* [Data records]:
○ ○ ○ ○ ○

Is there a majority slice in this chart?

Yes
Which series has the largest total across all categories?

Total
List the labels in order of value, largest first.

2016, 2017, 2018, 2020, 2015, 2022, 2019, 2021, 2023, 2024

○ ○ ○ ○ ○

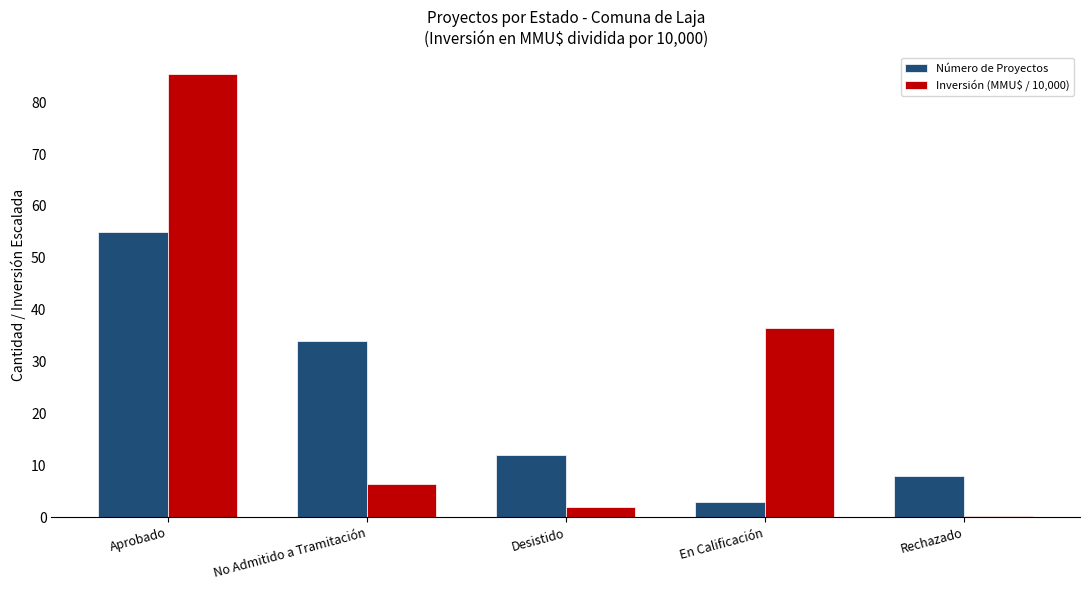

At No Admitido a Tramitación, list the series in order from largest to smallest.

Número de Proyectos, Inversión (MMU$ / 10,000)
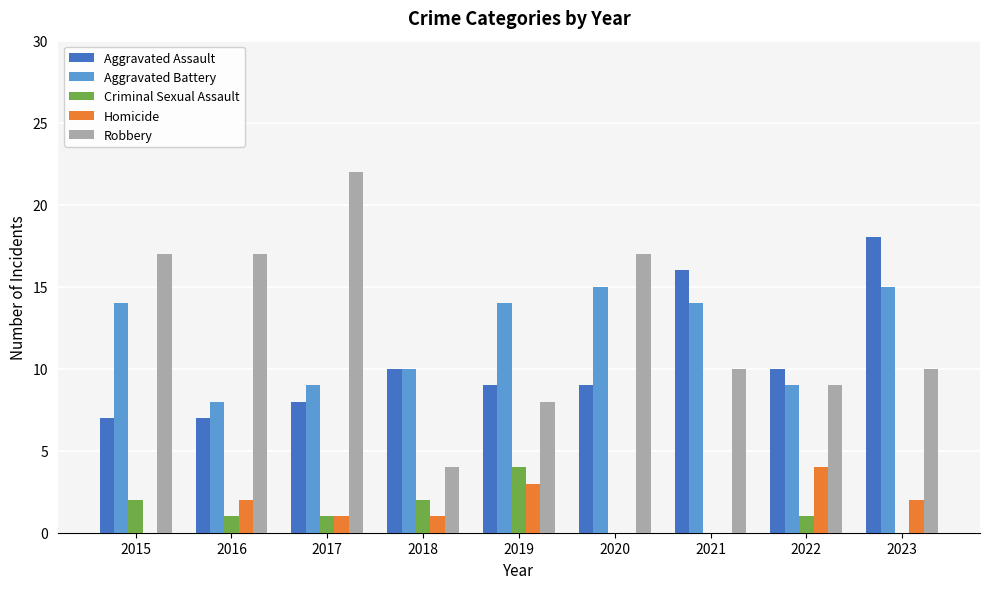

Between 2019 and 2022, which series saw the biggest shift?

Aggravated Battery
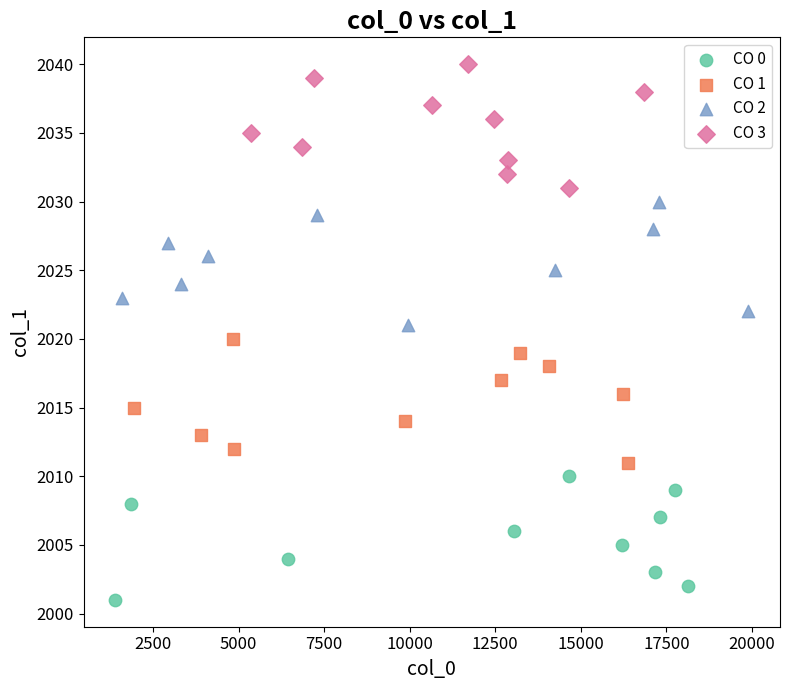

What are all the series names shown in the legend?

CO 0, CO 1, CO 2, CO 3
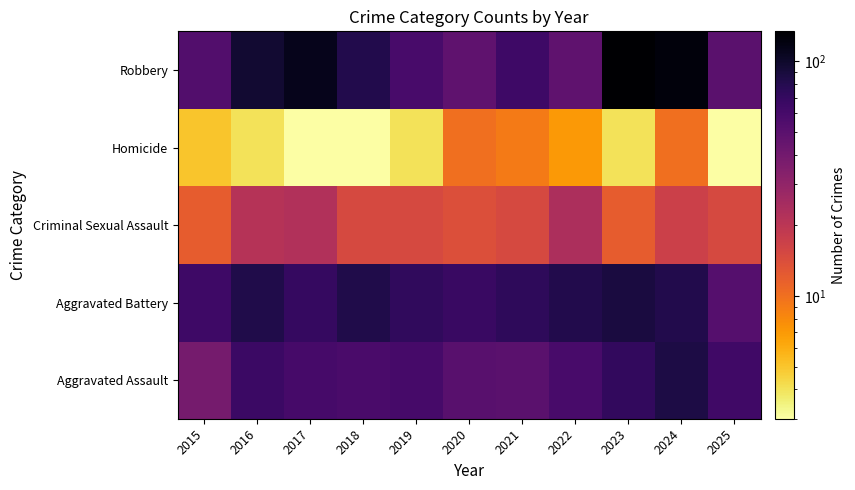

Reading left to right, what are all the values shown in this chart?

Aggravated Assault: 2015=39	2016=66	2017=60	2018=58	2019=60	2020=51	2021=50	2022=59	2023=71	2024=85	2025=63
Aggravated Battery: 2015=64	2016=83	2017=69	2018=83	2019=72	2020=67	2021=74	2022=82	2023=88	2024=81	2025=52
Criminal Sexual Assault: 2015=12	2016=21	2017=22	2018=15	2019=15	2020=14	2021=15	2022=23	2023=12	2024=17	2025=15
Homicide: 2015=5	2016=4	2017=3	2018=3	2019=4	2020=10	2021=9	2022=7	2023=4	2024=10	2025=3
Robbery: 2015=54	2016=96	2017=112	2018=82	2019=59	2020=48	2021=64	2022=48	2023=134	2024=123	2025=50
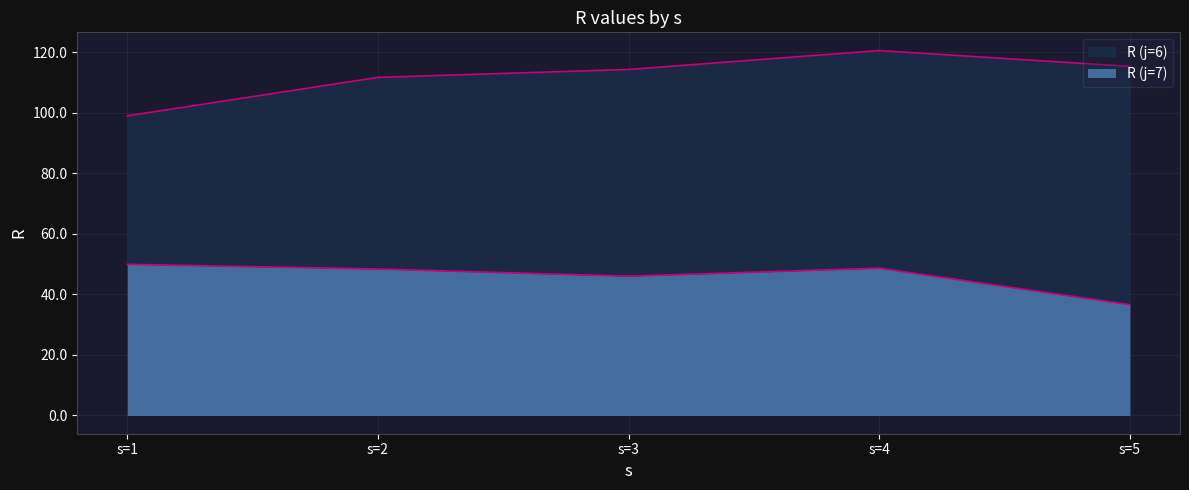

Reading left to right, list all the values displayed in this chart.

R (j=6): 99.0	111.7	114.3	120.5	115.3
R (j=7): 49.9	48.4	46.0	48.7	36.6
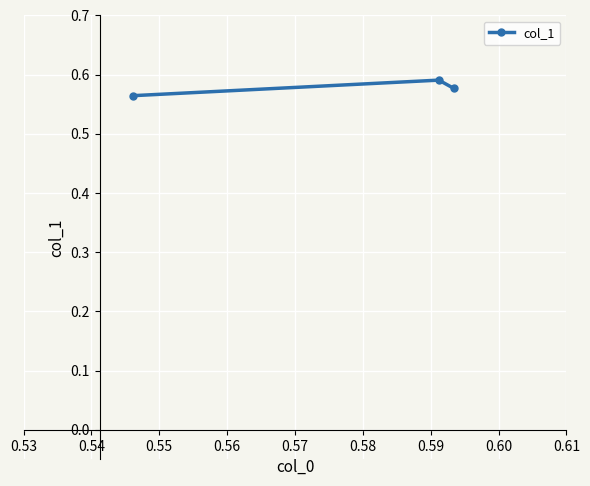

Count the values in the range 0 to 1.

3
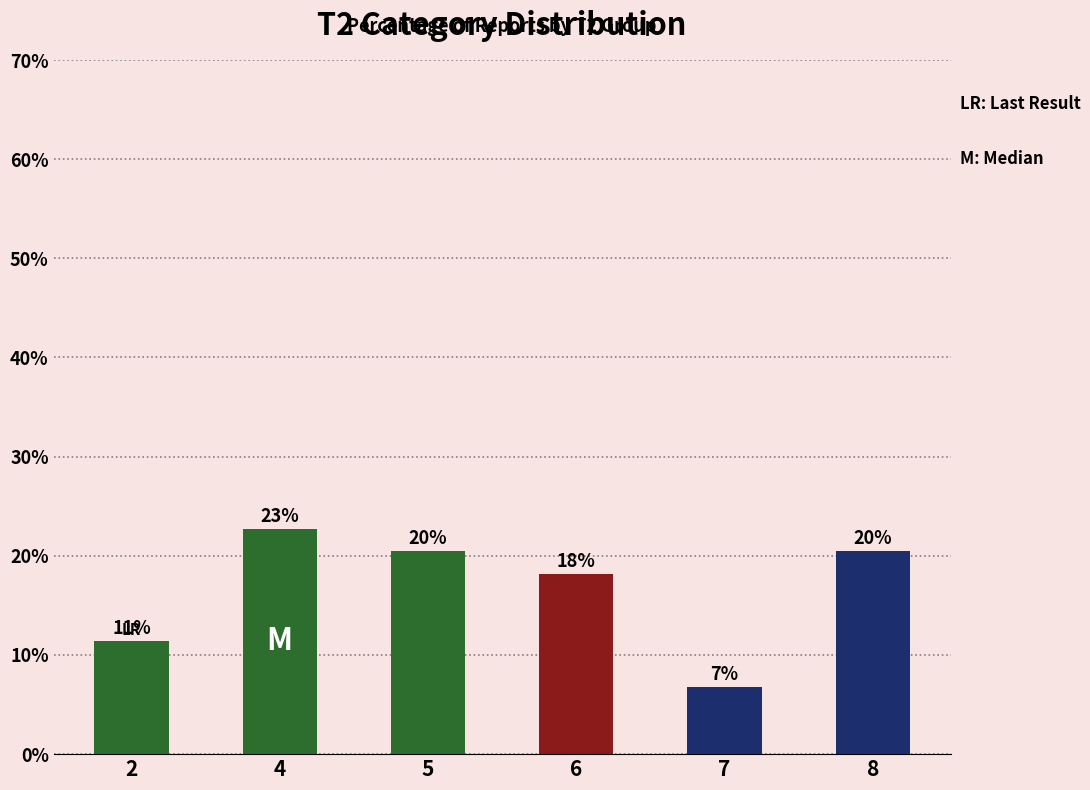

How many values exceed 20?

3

○ ○ ○ ○ ○

* [Work to complete]:
Quote the data word for word, starting with the line that contains "Is there a majority slice in this chart?" and continuing through the line that contains "List the labels", including both of those lines.

* [Task answer]:
Is there a majority slice in this chart?

Yes
Which series has the largest total across all categories?

Total
List the labels in order of value, largest first.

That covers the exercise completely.